Comment les femmes, et plus largement les communautés, sont-elles impliquées dans le projet ?
Sylvie Boyer : Nous avons intégré le dépistage de l’hépatite B au dépistage du VIH et de la syphilis dans les services prénatals de huit formations sanitaires pilotes : quatre en Gambie et quatre au Burkina Faso. Mi-juin 2025, environ 10 000 femmes avaient déjà été dépistées en Gambie (sur un objectif de 12 000), dont environ 500 se sont révélées positives à au moins une infection, principalement l’hépatite B. 86% des femmes dépistées positives pour l’hépatite B, et ayant besoin d’un traitement, ont pu être traitées pendant leur grossesse. Au Burkina Faso, le projet a démarré plus récemment, en mars 2025. 1 770 femmes avaient été testées mi-juin 2025 et 188 femmes dépistées positives à l’une ou plusieurs des infections.

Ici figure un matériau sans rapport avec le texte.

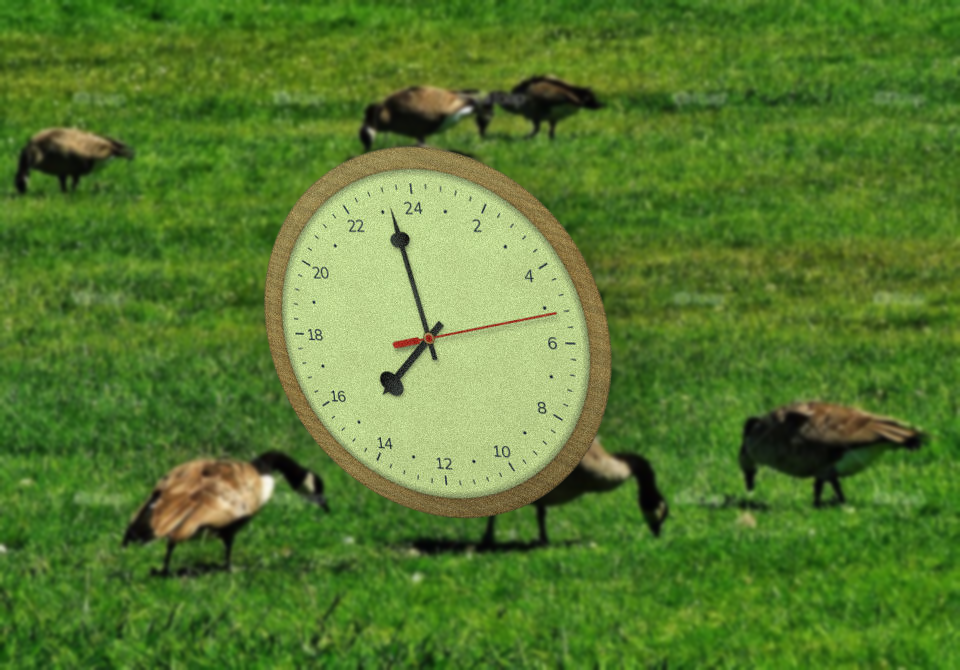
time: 14:58:13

Les actions menées par le projet auprès des femmes ne sont pas uniquement cliniques. Nous développons également une composante communautaire importante. Le but : renforcer leurs connaissances dans le domaine de la prévention de la transmission mère-enfant des trois infections et les accompagner dans leurs démarches de soins. Cet empouvoirement des femmes passe par un accompagnement pour les aider à prendre des décisions éclairées concernant leur santé et celle de leur bébé. Concrètement, REVS PLUS a formé et mis à disposition, dans les sites d’étude, des médiatrices paires en charge de la conduite de cet accompagnement communautaire. Celui-ci prend notamment la forme d’entretiens individuels réguliers, avec les femmes enceintes touchées par les infections, pour les appuyer dans l’acceptation de leur statut et le partage de celui-ci avec leur conjoint. Ces infections, notamment le VIH, restent très stigmatisées. Dans le cas où les femmes souhaitent ne pas partager leur statut, les médiatrices paires prennent en compte leur contexte social, pour avoir la meilleure approche d’accompagnement possible, et éviter les ruptures de soin.
En parallèle, les équipes projet ont formé dans chacun des pays une centaine de soignants des sites d’études à la fois à la stratégie de triple élimination du projet et à la prévention ainsi que la prise en charge des trois infections. L’objectif est qu’ils aient toutes les cartes en main pour pouvoir faire un dépistage de qualité, informer les femmes qui sont positives et mettre en place des traitements adaptés.
Quel a été le rôle de L’Initiative dans ce projet ?
Sylvie Boyer : L’Initiative a été une opportunité de financement unique permettant de soutenir à la fois l’implémentation d’une nouvelle stratégie intégrant la prévention de la transmission mère-enfant de l’hépatite B à celle du VIH et de la syphilis ainsi que d’un volet recherche opérationnelle, indispensable afin d’évaluer cette stratégie. L’Initiative apporte également un soutien financer complémentaire aux Programmes nationaux, très appréciés par ces derniers, pour tester et mettre en œuvre la triple élimination tout en offrant la possibilité de nicher un volet recherche opérationnelle, précieux à la fois pour les chercheurs et les décideurs afin de guider les politiques dans ce domaine.